Adusumilli Prasad S, Bikson Marom, Rizk Nabil P, Rusch Valerie W, Hristov Boris, Grosser Rachel, Tan Kay See, Sarkaria Inderpal S, Huang James, Molena Daniela, Jones David R, Bains Manjit S
Thoracic Service, Department of Surgery, Memorial Sloan Kettering Cancer Center, New York, NY, USA.
Center for Cell Engineering, Memorial Sloan Kettering Cancer Center, New York, NY, USA.

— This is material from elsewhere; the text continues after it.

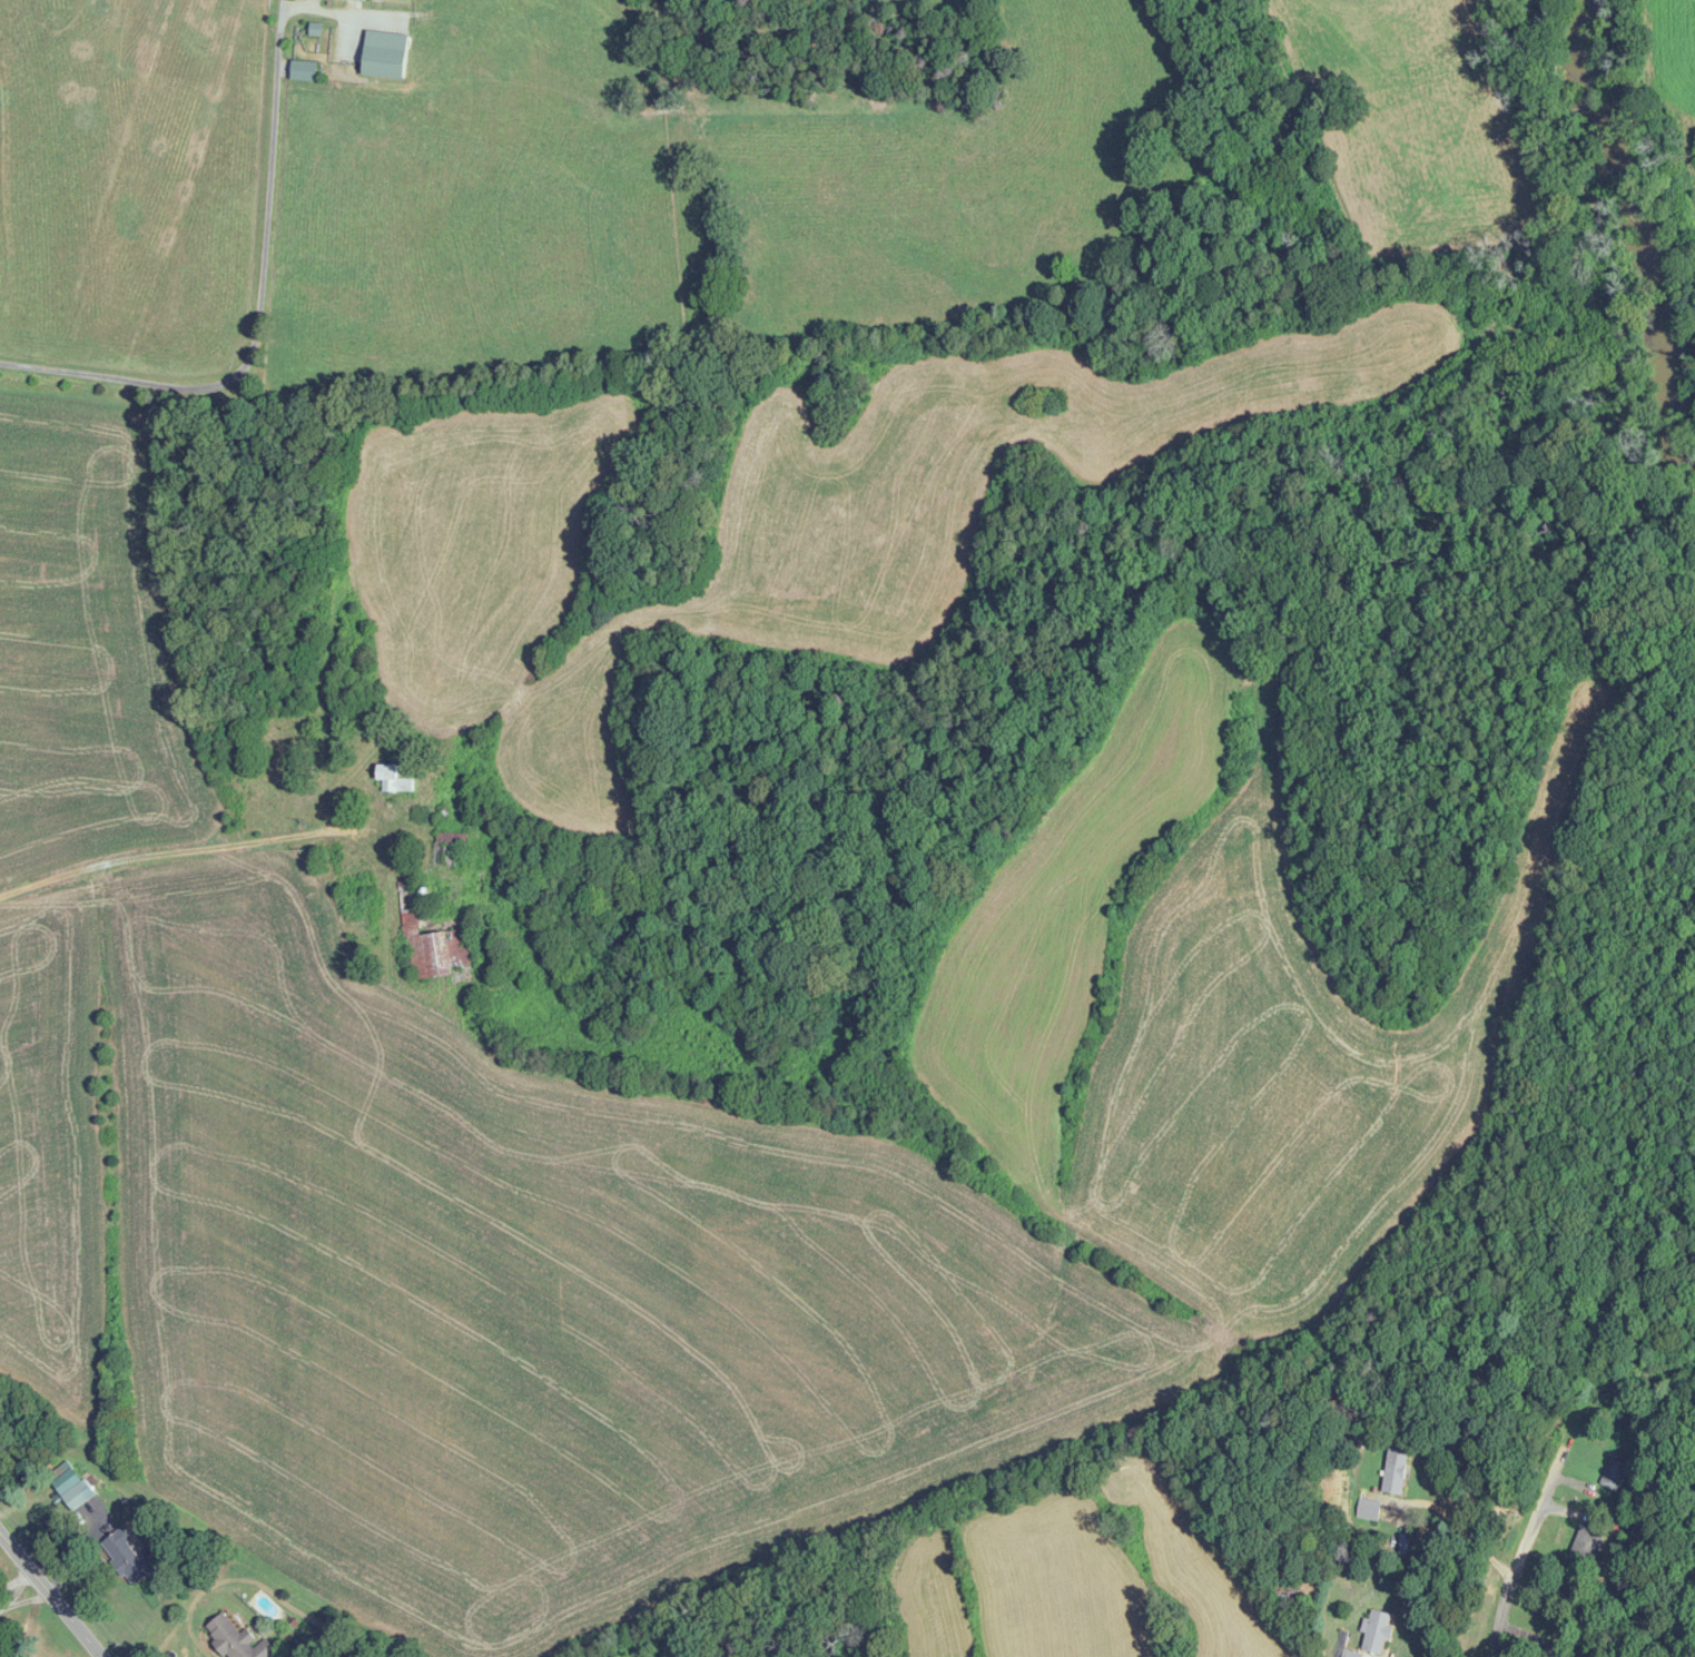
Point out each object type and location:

J Thorac Dis. 2020 Apr;12(4):1449-1459. doi: 10.21037/jtd.2020.02.58.
Anastomotic leak following Ivor Lewis esophagectomy is associated with increased morbidity/mortality and decreased survival. Tissue oxygenation at the anastomotic site may influence anastomotic leak. Methods for establishing tissue oxygenation at the anastomotic site are lacking.
Over a 2-year study period, 185 Ivor Lewis esophagectomies were performed. Study participants underwent measurement of gastric conduit tissue oxygenation at the planned anastomotic site using the wireless pulse oximetry device. Associations between anastomotic leaks or strictures and tissue oxygenation levels were analyzed using Wilcoxon rank sum test or Fisher's exact test.

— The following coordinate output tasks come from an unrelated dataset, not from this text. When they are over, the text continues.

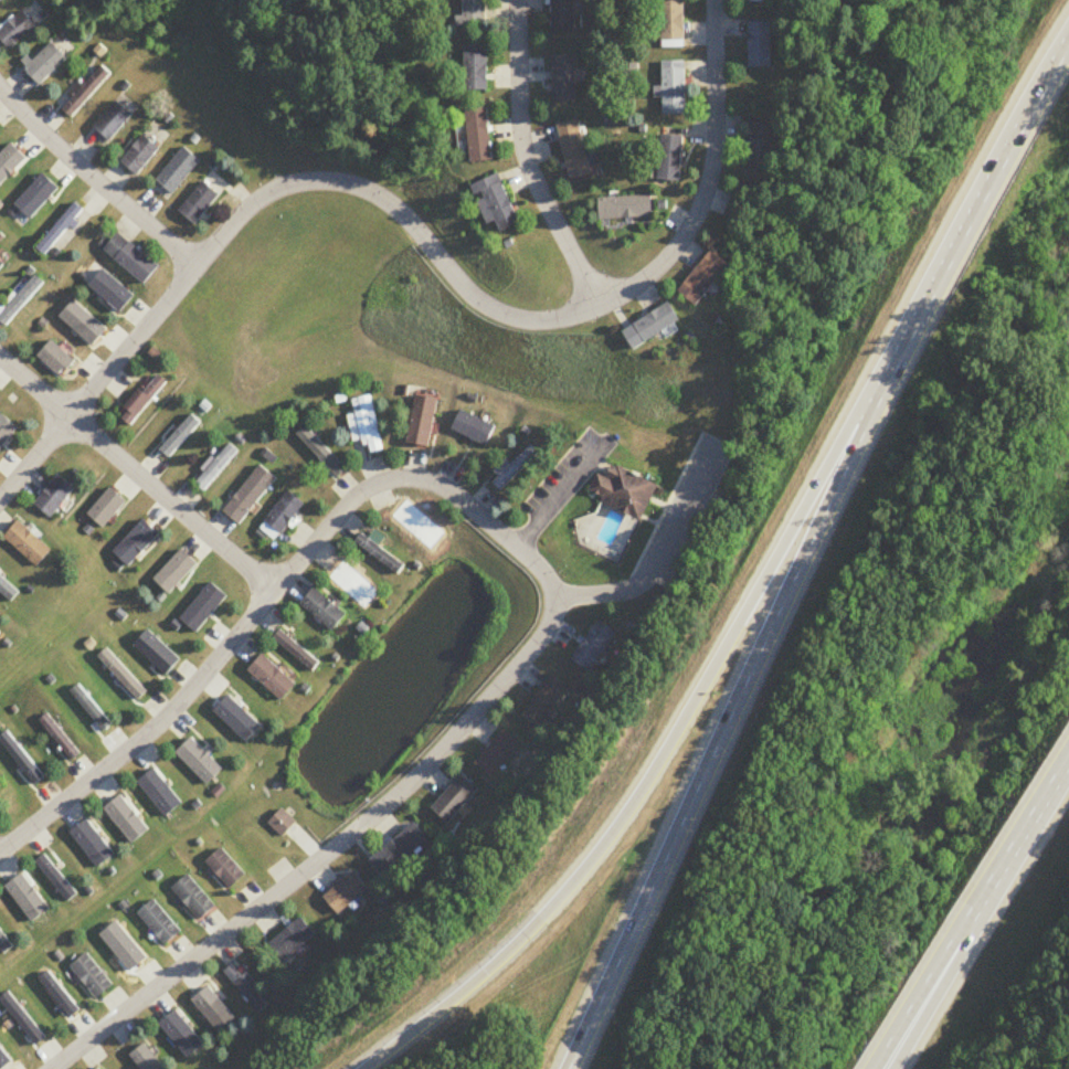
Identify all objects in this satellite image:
building: (0, 0)
building: (753, 0)
building: (473, 14)
building: (563, 16)
building: (671, 23)
building: (16, 30)
building: (760, 45)
building: (44, 64)
building: (476, 69)
building: (564, 80)
building: (673, 87)
building: (86, 92)
building: (113, 121)
building: (480, 136)
building: (762, 144)
building: (573, 151)
building: (140, 155)
building: (671, 157)
building: (178, 171)
road: (94, 182)
road: (259, 197)
building: (198, 204)
building: (496, 204)
building: (626, 208)
building: (59, 230)
building: (130, 259)
building: (1, 266)
building: (707, 278)
building: (106, 288)
road: (612, 299)
building: (653, 327)
building: (56, 358)
building: (143, 400)
building: (421, 422)
building: (365, 425)
building: (471, 428)
building: (181, 436)
building: (217, 468)
building: (513, 468)
road: (139, 473)
building: (620, 487)
road: (553, 490)
building: (250, 495)
building: (55, 497)
building: (106, 508)
building: (282, 516)
road: (645, 541)
building: (28, 545)
building: (381, 555)
road: (809, 556)
building: (324, 610)
road: (256, 619)
building: (594, 646)
building: (297, 651)
building: (124, 675)
building: (273, 678)
building: (546, 701)
building: (92, 708)
road: (679, 722)
building: (61, 738)
building: (498, 754)
building: (1, 798)
building: (455, 800)
building: (283, 824)
road: (353, 836)
building: (399, 850)
building: (226, 869)
building: (346, 895)
building: (194, 899)
road: (971, 911)
building: (160, 924)
building: (292, 940)
building: (5, 945)
road: (955, 969)
building: (93, 977)
building: (246, 989)
building: (28, 1022)
building: (146, 1060)

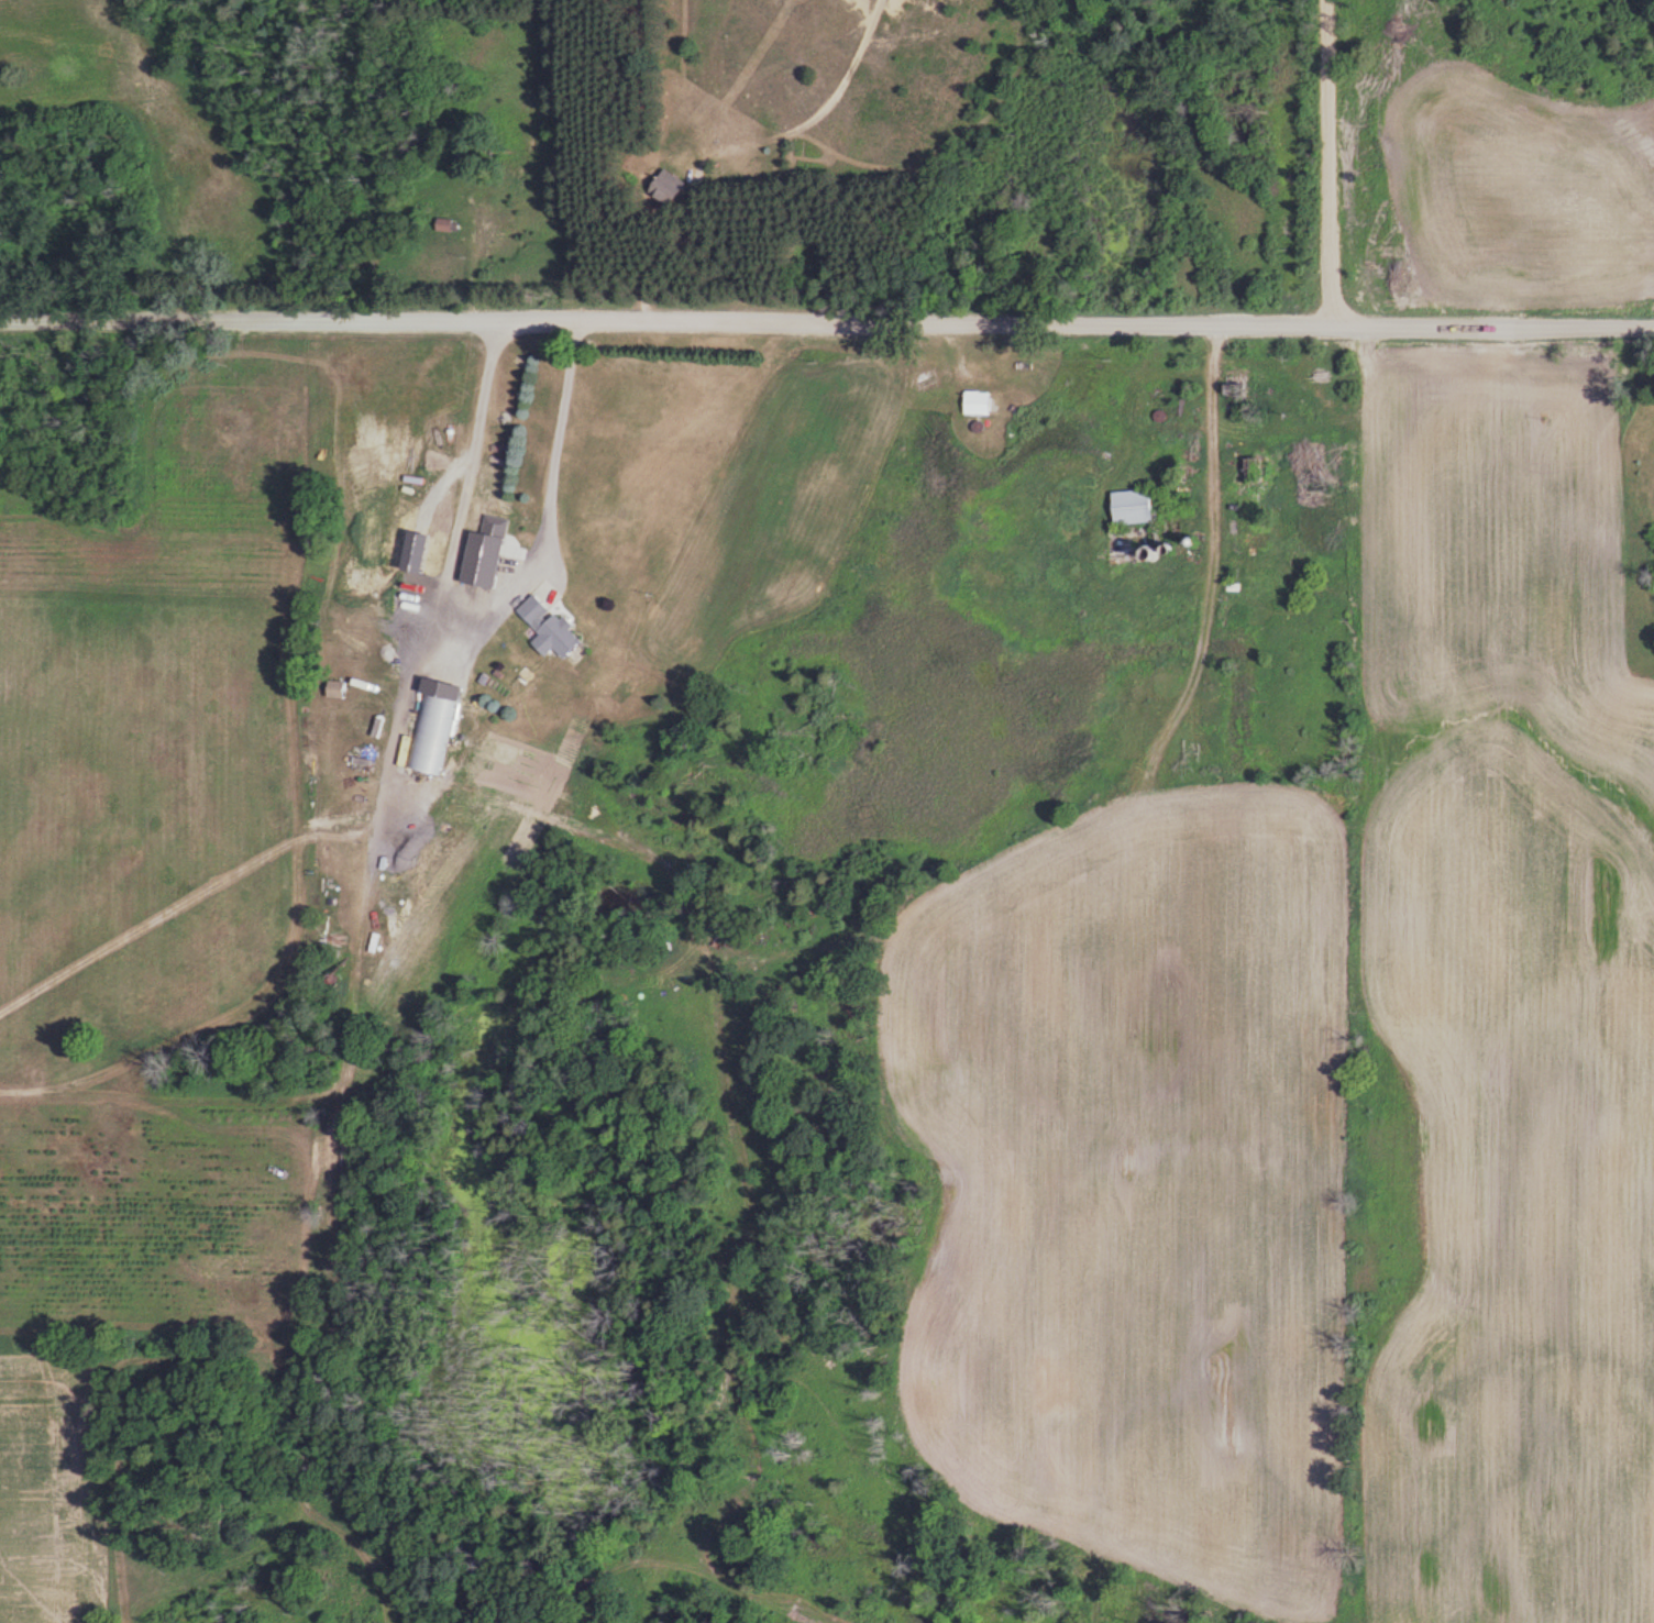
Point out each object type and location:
road: (1328, 163)
building: (666, 187)
building: (444, 224)
road: (827, 324)
building: (976, 403)
road: (1196, 424)
building: (1131, 507)
building: (482, 595)
building: (548, 624)
building: (432, 733)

Among study participants (n=114), median gastric conduit tissue oxygenation level was 92% (range, 62-100%). There were 8 (7.0%) anastomotic leaks and 3 (2.6%) strictures. Analysis of tissue oxygenation as a continuous variable showed no difference in median tissue oxygenation in patients with and without leaks (98% and 92%; P=0.2) and stricture formation (89% and 92%; P=0.6). Analysis of tissue oxygenation as a dichotomous variable found no difference in anastomotic leak rates [7.5% (n=93) in >80% 0% (n=20) in ≤80%; P=0.3]. There were no significant differences in leak rates in concurrent study nonparticipants.
No significant association was observed between intraoperative tissue oxygenation at the anastomotic site and subsequent anastomotic leak or stricture formation among patients undergoing Ivor Lewis esophagectomy.

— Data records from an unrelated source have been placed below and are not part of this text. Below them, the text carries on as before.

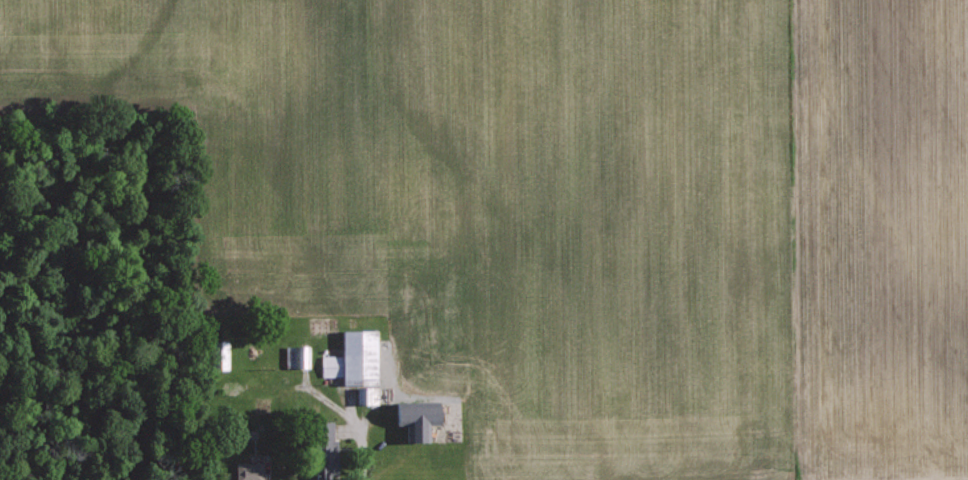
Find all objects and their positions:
building: (219, 354)
building: (354, 358)
building: (417, 418)
building: (326, 443)
building: (250, 471)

艾弗·刘易斯食管癌切除术后吻合口漏与发病率/死亡率增加及生存率降低相关。吻合口部位的组织氧合可能影响吻合口漏。目前缺乏在吻合口部位建立组织氧合的方法。
在为期2年的研究期间,共进行了185例艾弗·刘易斯食管癌切除术。研究参与者使用无线脉搏血氧饱和度测定仪在计划的吻合口部位测量胃管道组织氧合。使用Wilcoxon秩和检验或Fisher精确检验分析吻合口漏或狭窄与组织氧合水平之间的关联。
在研究参与者中(n = 114),胃管道组织氧合水平中位数为92%(范围为62% - 100%)。有8例(7.0%)吻合口漏和3例(2.6%)狭窄。将组织氧合作为连续变量进行分析显示,有和没有吻合口漏的患者组织氧合中位数无差异(98%和92%;P = 0.2),在狭窄形成方面也无差异(89%和92%;P = 0.6)。将组织氧合作为二分变量进行分析发现,吻合口漏率无差异[>80%时为7.5%(n = 93),≤80%时为0%(n = 20);P = 0.3]。同期未参与研究的患者漏率无显著差异。
在接受艾弗·刘易斯食管癌切除术的患者中,未观察到吻合口部位术中组织氧合与随后的吻合口漏或狭窄形成之间存在显著关联。